REQUEST: Repeat exactly the lines below that lie between the line with "stored on your" and the line with "Adunan jaio zen (Gipuzkoa) 1956an.", counting both of those lines as part of the answer.

(Stored data entries)
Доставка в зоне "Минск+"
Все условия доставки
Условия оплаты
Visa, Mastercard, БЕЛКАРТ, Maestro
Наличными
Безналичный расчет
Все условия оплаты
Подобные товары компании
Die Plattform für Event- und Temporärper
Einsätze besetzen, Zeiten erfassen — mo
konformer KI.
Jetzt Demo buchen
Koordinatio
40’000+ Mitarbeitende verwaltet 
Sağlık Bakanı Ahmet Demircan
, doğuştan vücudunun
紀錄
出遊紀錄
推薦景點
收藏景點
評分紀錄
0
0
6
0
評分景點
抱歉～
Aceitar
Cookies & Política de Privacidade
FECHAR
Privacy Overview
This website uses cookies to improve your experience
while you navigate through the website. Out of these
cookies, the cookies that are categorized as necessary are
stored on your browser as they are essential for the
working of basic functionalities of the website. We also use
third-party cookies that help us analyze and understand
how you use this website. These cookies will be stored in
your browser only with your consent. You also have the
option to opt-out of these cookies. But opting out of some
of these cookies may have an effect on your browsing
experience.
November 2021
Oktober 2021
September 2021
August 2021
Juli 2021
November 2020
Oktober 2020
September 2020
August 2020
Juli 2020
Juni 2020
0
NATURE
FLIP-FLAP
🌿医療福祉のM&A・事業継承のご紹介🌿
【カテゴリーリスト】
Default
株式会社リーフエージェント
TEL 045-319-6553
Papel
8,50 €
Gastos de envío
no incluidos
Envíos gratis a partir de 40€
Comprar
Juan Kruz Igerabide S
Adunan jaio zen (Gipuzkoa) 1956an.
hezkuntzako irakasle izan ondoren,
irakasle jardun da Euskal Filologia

EXPECTED ANSWER:
stored on your browser as they are essential for the
working of basic functionalities of the website. We also use
third-party cookies that help us analyze and understand
how you use this website. These cookies will be stored in
your browser only with your consent. You also have the
option to opt-out of these cookies. But opting out of some
of these cookies may have an effect on your browsing
experience.
November 2021
Oktober 2021
September 2021
August 2021
Juli 2021
November 2020
Oktober 2020
September 2020
August 2020
Juli 2020
Juni 2020
0
NATURE
FLIP-FLAP
🌿医療福祉のM&A・事業継承のご紹介🌿
【カテゴリーリスト】
Default
株式会社リーフエージェント
TEL 045-319-6553
Papel
8,50 €
Gastos de envío
no incluidos
Envíos gratis a partir de 40€
Comprar
Juan Kruz Igerabide S
Adunan jaio zen (Gipuzkoa) 1956an.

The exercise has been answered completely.